§ **TASK GOAL**
Reproduce the lines of the material verbatim, starting with the line that contains "Votre électricité moins chère" and going on through the line that contains "30°C pour laver", both of those lines included.

§ **GIVEN DATA**
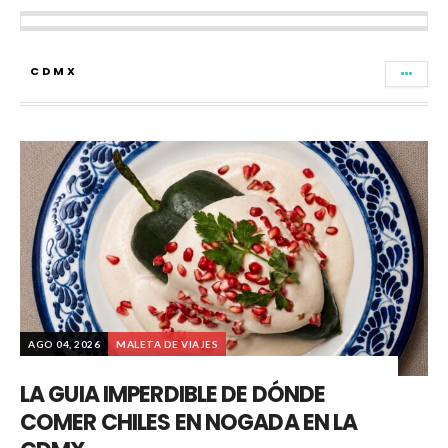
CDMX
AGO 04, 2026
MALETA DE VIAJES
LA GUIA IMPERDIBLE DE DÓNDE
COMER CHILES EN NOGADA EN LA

* * *

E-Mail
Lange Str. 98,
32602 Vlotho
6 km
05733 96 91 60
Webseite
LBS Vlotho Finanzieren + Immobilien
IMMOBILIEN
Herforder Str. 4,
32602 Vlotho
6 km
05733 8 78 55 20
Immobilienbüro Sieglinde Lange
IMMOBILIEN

* * *

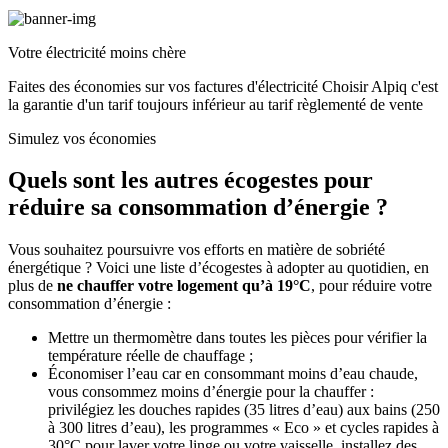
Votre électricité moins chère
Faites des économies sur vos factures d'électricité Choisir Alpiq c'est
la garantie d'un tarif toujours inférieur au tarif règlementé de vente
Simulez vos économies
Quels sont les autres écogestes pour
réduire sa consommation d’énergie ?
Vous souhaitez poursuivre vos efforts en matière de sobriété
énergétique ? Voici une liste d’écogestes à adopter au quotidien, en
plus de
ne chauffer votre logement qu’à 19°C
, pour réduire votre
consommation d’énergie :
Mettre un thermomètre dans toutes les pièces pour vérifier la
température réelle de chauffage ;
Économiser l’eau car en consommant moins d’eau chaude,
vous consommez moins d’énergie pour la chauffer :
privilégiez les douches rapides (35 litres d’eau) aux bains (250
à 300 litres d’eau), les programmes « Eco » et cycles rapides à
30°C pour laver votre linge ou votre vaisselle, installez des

§ **ANSWER SPACE**
Votre électricité moins chère
Faites des économies sur vos factures d'électricité Choisir Alpiq c'est
la garantie d'un tarif toujours inférieur au tarif règlementé de vente
Simulez vos économies
Quels sont les autres écogestes pour
réduire sa consommation d’énergie ?
Vous souhaitez poursuivre vos efforts en matière de sobriété
énergétique ? Voici une liste d’écogestes à adopter au quotidien, en
plus de
ne chauffer votre logement qu’à 19°C
, pour réduire votre
consommation d’énergie :
Mettre un thermomètre dans toutes les pièces pour vérifier la
température réelle de chauffage ;
Économiser l’eau car en consommant moins d’eau chaude,
vous consommez moins d’énergie pour la chauffer :
privilégiez les douches rapides (35 litres d’eau) aux bains (250
à 300 litres d’eau), les programmes « Eco » et cycles rapides à
30°C pour laver votre linge ou votre vaisselle, installez des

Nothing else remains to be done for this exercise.